DETROIT — General Motors' prolonged ramp-up of the redesigned Chevrolet Silverado has put the longtime No. 2 pickup in an unfamiliar, uncomfortable position: third in Detroit's three-way race.
Ram has beaten the Silverado in nine of the past 10 months, according to U.S. sales estimates from the Automotive News Data Center that have been validated by GM's quarterly reports. The Ram has outsold the Silverado by 36,619 since the latest Silverado 1500 hit dealerships in August and holds a lead of nearly 22,000 five months into 2019.

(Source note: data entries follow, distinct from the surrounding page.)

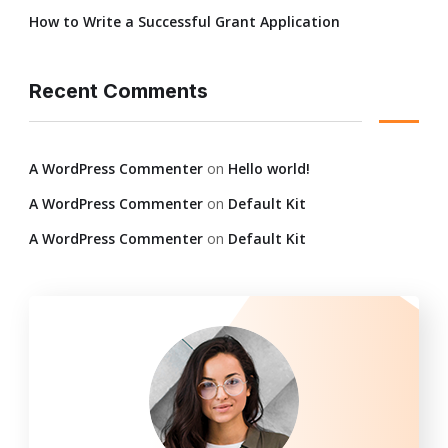
How to Write a Successful Grant Application
Recent Comments
A WordPress Commenter
on
Hello world!
A WordPress Commenter
on
Default Kit
A WordPress Commenter
on
Default Kit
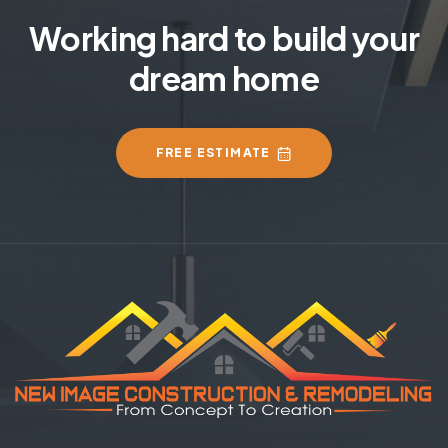
Working hard to build your
dream home
FREE ESTIMATE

Including the GMC Sierra 1500, which was also redesigned at the same time, GM's full-size pickup share was down 3 percentage points in the first five months of 2019 compared with the same period a year earlier.
With the Sierra, GM remains in second place in the full-size segment, behind Ford Motor Co.
But GM executives insist the shake-up in a closely watched battle with major image and profit implications isn't a sign of trouble. They say the trucks' launch is going as planned and that GM is focused on profits, not market share.
Barry Engle, who became GM's president of the Americas on April 1, played down declining Silverado sales as a "temporary phenomenon" that will be corrected with more capacity and a normalization of production.
"Given our limited availability, we deliberately launched with a really high mix in trims," Engle told Automotive News this month. "But as we get broader availability and get the full portfolio out there, we'll be just fine."
Broader availability includes increasing annual capacity of the pickups by 60,000 — 40,000 for the heavy-duty models and 20,000 for the 1500s.